- Ну, что Лепёха, готов к труду и обороне? – Спросил он своего
соседа, после очередной затяжки.
- А куда деваться-то? – вполголоса произнес тот. – Может стоит в
Ташкент чухнуть, как раньше планировали? Говорят - город
хлебный.
- Может и хлебный. И то не факт. В самом Ташкенте еще может и
ничего. А вообще там просто жопа. Да потеплее, но ты не хочешь
понять главного. Выловят там тебя запрут в сарай с баранами и
будешь за кусок лепешки с утра до ночи хлопок собирать. До зимы. А
зимой выбросят в степь подыхать. И это в лучшем случае, а то и
просто прирежут, как барана, и собакам скормят. И оттуда не
сбежишь. Там степь. Пустыня. На сотню верст, и ни единого
колодца.
- Да ну нах? Но люди-то живут!
- Живут местные. А тебе на один чуб глянуть и сразу понятно
становится – чужой. А чужие там только рабы.
- А как же Советская Власть?
- А нет ее там. И не будет никогда. Не расстраивайся, найдем
место.
В этот момент приоткрылась дверь и разговор сам собою прервался.
Сделав по последней затяжке, друзья затушили папиросу о подоконник
и выбросив ее в окно спрыгнули со своего насеста и приготовились
слушать вошедшего в комнату человека.
- Так граждане беспризорники. – Произнес знакомый нам
сержант.
- …Жулики, тунеядцы, алкоголики. Песчаный карьер - два
человека…– вполголоса продолжил Длинный, понятную только ему
фразу.
- Выходим по одному и не торопясь занимаем места в воронке. И
чтобы порядок был! Старшим назначается...
Сержант обвел взглядом помещение и увидев понравившееся ему лицо
добавил:
- Семен Шумилов.
- А чё, я сразу. Чё, я на хвост кому наступил. Вон Блоху
назначай, начальник, он у нас за атамана завсегда.
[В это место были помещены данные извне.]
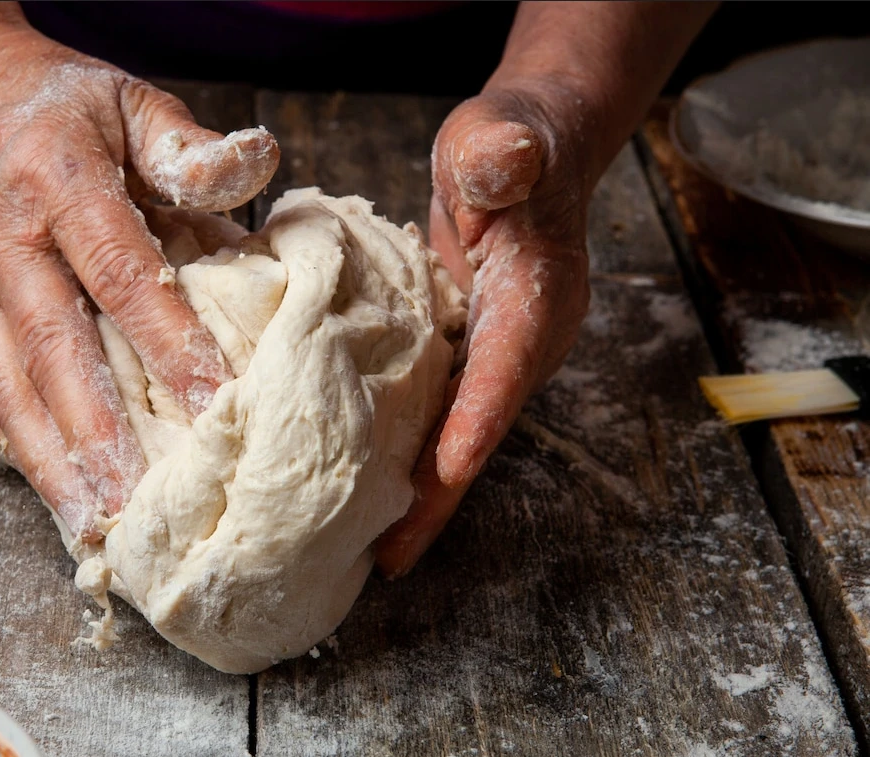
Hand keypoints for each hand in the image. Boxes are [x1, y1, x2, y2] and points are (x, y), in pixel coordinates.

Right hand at [0, 3, 278, 539]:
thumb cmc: (68, 113)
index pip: (118, 271)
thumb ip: (187, 145)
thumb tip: (258, 163)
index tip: (215, 400)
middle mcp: (7, 243)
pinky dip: (20, 450)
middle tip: (140, 500)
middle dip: (97, 431)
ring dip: (51, 462)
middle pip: (53, 348)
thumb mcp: (132, 103)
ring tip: (96, 525)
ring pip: (9, 387)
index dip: (167, 338)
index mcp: (59, 182)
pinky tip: (59, 498)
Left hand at [375, 88, 590, 576]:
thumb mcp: (501, 135)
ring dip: (419, 492)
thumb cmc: (509, 143)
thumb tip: (503, 162)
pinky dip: (407, 455)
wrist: (525, 152)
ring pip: (457, 435)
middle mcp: (525, 342)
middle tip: (390, 558)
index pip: (504, 371)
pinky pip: (439, 416)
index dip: (474, 425)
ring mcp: (498, 355)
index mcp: (537, 298)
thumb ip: (503, 151)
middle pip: (481, 430)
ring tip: (371, 551)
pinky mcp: (468, 355)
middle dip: (439, 496)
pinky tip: (362, 486)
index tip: (442, 477)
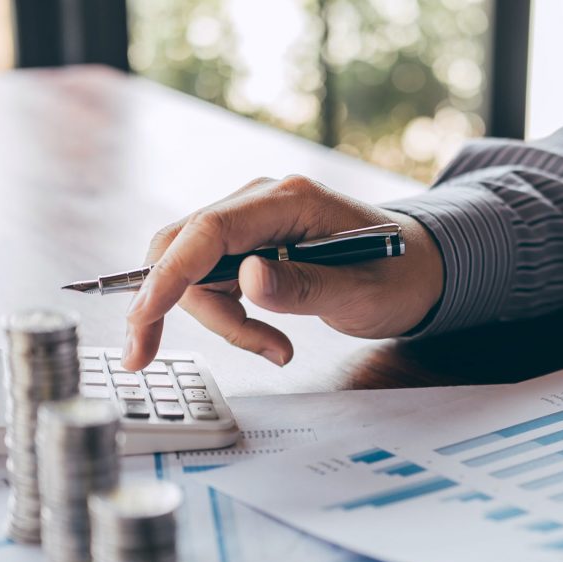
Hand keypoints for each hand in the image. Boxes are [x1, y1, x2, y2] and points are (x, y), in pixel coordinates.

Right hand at [122, 175, 443, 369]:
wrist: (420, 268)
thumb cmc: (399, 276)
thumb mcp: (363, 292)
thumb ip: (307, 287)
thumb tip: (248, 280)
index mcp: (289, 201)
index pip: (207, 232)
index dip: (167, 277)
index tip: (142, 322)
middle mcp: (261, 203)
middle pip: (183, 250)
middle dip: (175, 306)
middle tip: (171, 358)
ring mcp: (253, 223)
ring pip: (193, 273)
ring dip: (222, 322)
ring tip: (277, 350)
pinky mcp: (250, 246)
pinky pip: (212, 282)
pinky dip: (229, 318)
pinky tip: (269, 337)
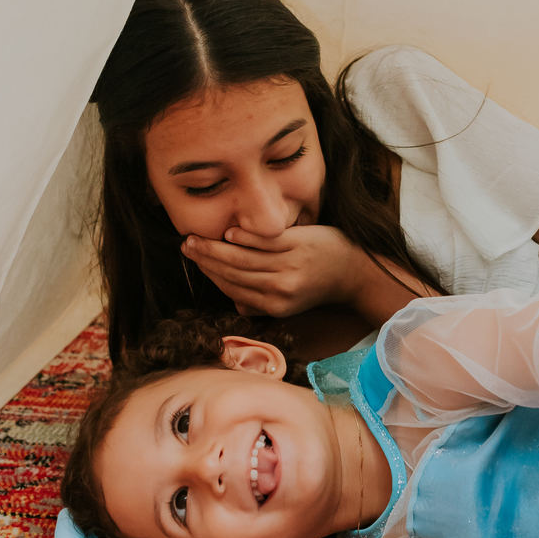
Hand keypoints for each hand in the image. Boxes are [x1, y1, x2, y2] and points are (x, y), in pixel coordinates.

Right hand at [181, 224, 361, 317]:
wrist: (352, 270)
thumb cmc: (316, 283)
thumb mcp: (288, 302)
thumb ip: (260, 303)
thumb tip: (234, 301)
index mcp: (275, 306)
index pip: (233, 289)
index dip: (210, 274)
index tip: (194, 260)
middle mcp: (280, 289)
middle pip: (233, 273)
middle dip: (206, 259)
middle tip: (186, 245)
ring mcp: (290, 266)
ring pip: (244, 258)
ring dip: (217, 247)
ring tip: (198, 237)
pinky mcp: (299, 245)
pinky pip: (265, 242)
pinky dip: (245, 237)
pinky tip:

Комната тут же утонула в веселом мальчишечьем хохоте. И было
отчего. Так называемый Блоха, или Изя Блохман, крохотный, грязный с
всколоченными сальными волосами, торчащими в разные стороны и
постоянной зеленой соплей висящей в одной из ноздрей, выдающегося
еврейского носа одного взгляда на который достаточно, чтобы
определиться с его национальностью. Постоянно что-то жующий и вечно
одетый в какое-то рубище, состоящее из большого количества разных
деталей одежды, найденных скорее на какой-то помойке. Если
внимательно приглядеться, тут можно обнаружить и чьи-то посеревшие
кальсоны, с характерным коричневым пятном на известном месте и
когда-то богатую, а ныне весьма облезлую женскую безрукавку.
Шерстяной старушечий платок, состоящий скорее из дыр, чем шерсти и
когда-то красную бабью юбку, стянутую ремешком, напяленную на
плечи, в виде пончо и свисающую почти до колен. И обмотанные такими
же грязными тряпками ступни, заменяющими ему обувь.